Skip to content

Pipeline API

pipeline

Prefect flow orchestration for the content pipeline.

Flows handle scheduling, retries, and status transitions. Business logic lives in agents and tools — flows are thin orchestration wrappers.

Modules: article_flow: Main article production flow (research → draft → gates → publish). brief_flow: Article brief generation from backlog items. batch_flow: Batch processing of multiple articles. publish_flow: WordPress publishing flow. research_news_flow: Research news digest pipeline. quality_gates: Gate dispatch, score posting, and consistency enforcement. draft_validation: Deterministic draft structure validation before quality gates. run_tracker: Pipeline run lifecycle tracking. status: Article status-transition state machine.

produce_article(article_id) async

Produce a single article through the full pipeline.

Steps: 1. Load the article and validate it is in brief_approved status. 2. Optionally load the parent cornerstone draft. 3. Research (brief_approved -> researching) 4. Write (researching -> writing) 5. Quality gates in parallel (writing -> quality_check -> synthesizing) 6. If gates pass: skip synthesis, humanize draft, advance to ready_for_review. 7. If gates fail: run synthesis with truncation guard, loop (up to 3 iterations). On exhaustion: humanize draft, advance to ready_for_review with quality_gates_passed=False.

On any unhandled exception the article is marked as failed.

Returns: True if the article reached ready_for_review (either via gates passing or via gate exhaustion for human review). Raises on unexpected errors (article marked failed before re-raise).

batch_produce(article_ids, concurrency=1) async

Produce a batch of articles through the full pipeline.

Creates a pipeline run, fans out produce_article calls with a concurrency semaphore, and finalises the run when all articles have been processed.

Args: article_ids: Article UUIDs to produce. concurrency: Maximum number of articles processed in parallel.

Returns: The UUID of the pipeline run created for this batch.

generate_briefs(backlog_item_ids) async

Generate briefs for a batch of backlog items.

Creates a pipeline run, processes all items sequentially (bounded by a semaphore), and finalises the run with the appropriate status.

Args: backlog_item_ids: List of backlog item UUIDs to generate briefs for.

Returns: The UUID of the pipeline run created for this batch.

publish_articles(article_ids, concurrency=1) async

Batch publish approved articles to WordPress.

Same pattern as batch_produce: creates a pipeline run, fans out publish tasks with a concurrency semaphore, and finalises the run when all articles have been processed.

Args: article_ids: Article UUIDs to publish. concurrency: Maximum number of articles published in parallel.

Returns: The UUID of the pipeline run created for this batch.

produce_digests(languages=None) async

Produce per-language digest articles from newsworthy source items.

Loads the newsworthy pool from the database in FIFO order, batches it into groups of 3–5 items, and produces one digest per batch per language. Creates its own pipeline run with run_type=digest_production.

Always runs standalone (triggered as a Prefect deployment). Triage metadata is reconstructed from persisted source item fields.

Args: languages: Language codes to produce digests for. Defaults to ["en", "de"].

Returns: List of article UUIDs produced across all batches and languages.

research_news_scan(languages=None) async

Scan sources, triage items, and trigger digest production.

### Raw data
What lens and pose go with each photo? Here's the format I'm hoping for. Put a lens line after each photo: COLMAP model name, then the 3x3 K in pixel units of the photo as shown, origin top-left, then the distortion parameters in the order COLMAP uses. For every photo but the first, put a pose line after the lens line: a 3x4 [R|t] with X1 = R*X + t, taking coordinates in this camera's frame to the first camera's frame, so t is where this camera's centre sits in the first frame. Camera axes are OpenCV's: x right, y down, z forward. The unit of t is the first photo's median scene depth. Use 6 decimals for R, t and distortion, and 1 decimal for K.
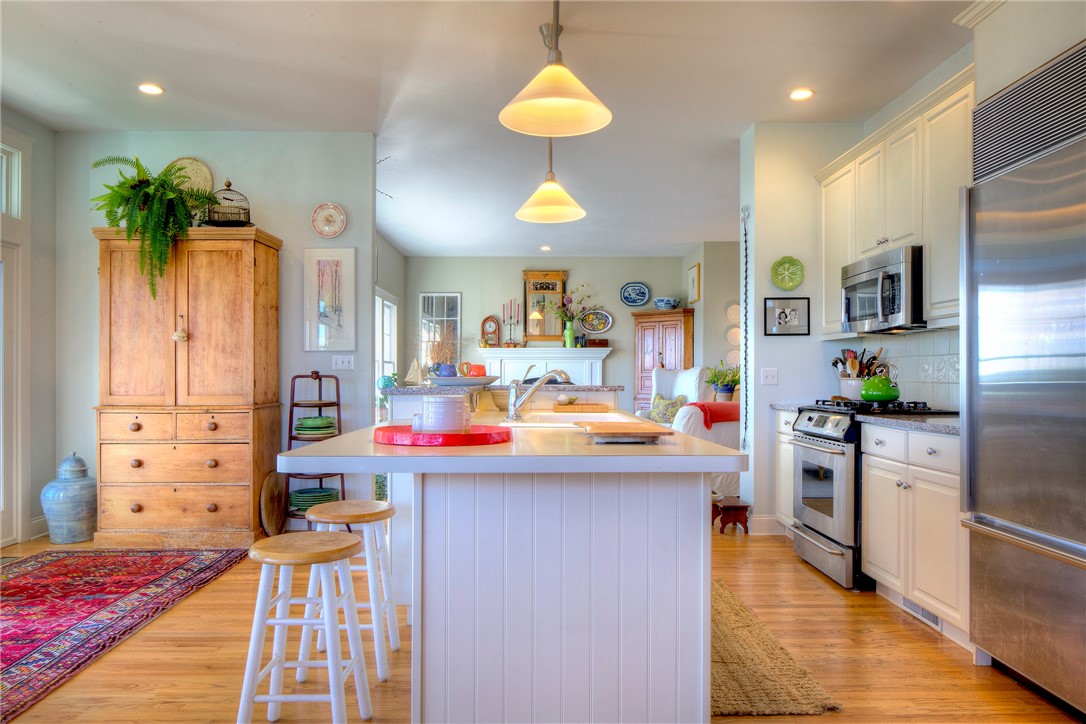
lens RADIAL K [[728.5, 0, 540.8], [0, 728.5, 375.6], [0, 0, 1]] dist [0.000191, 0.000158]
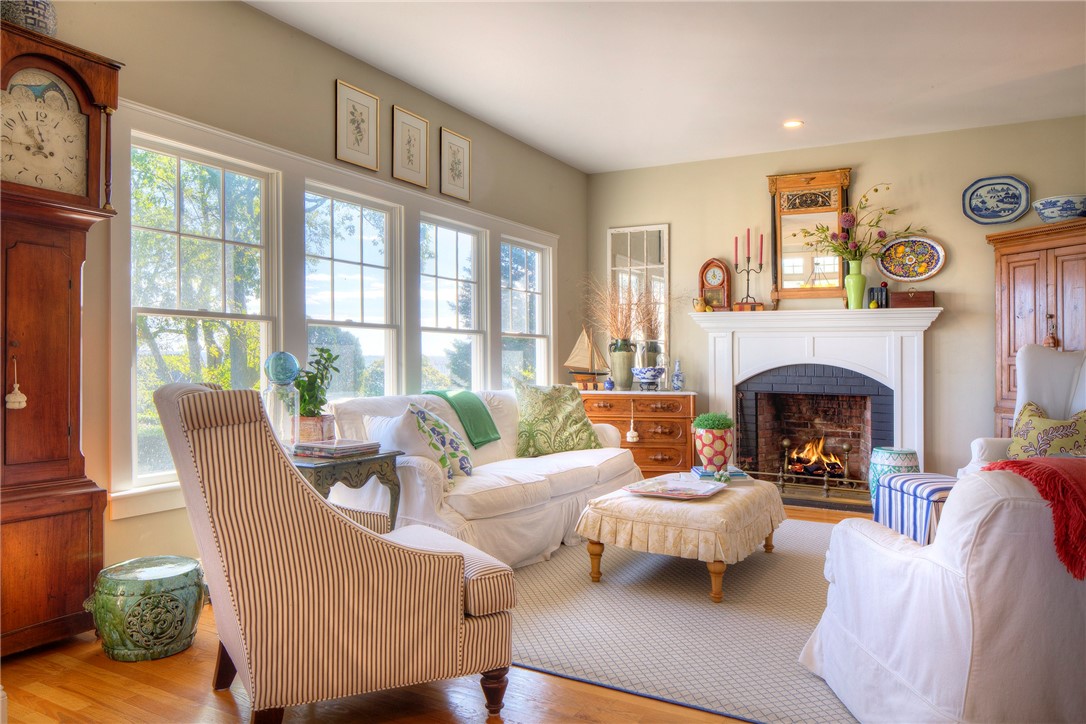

### Work item
According to the pipeline API page, at most how many iterations does produce_article run synthesis when the quality gates fail? Nothing in the listing is needed here.

### Answer to this exercise
Up to 3 iterations.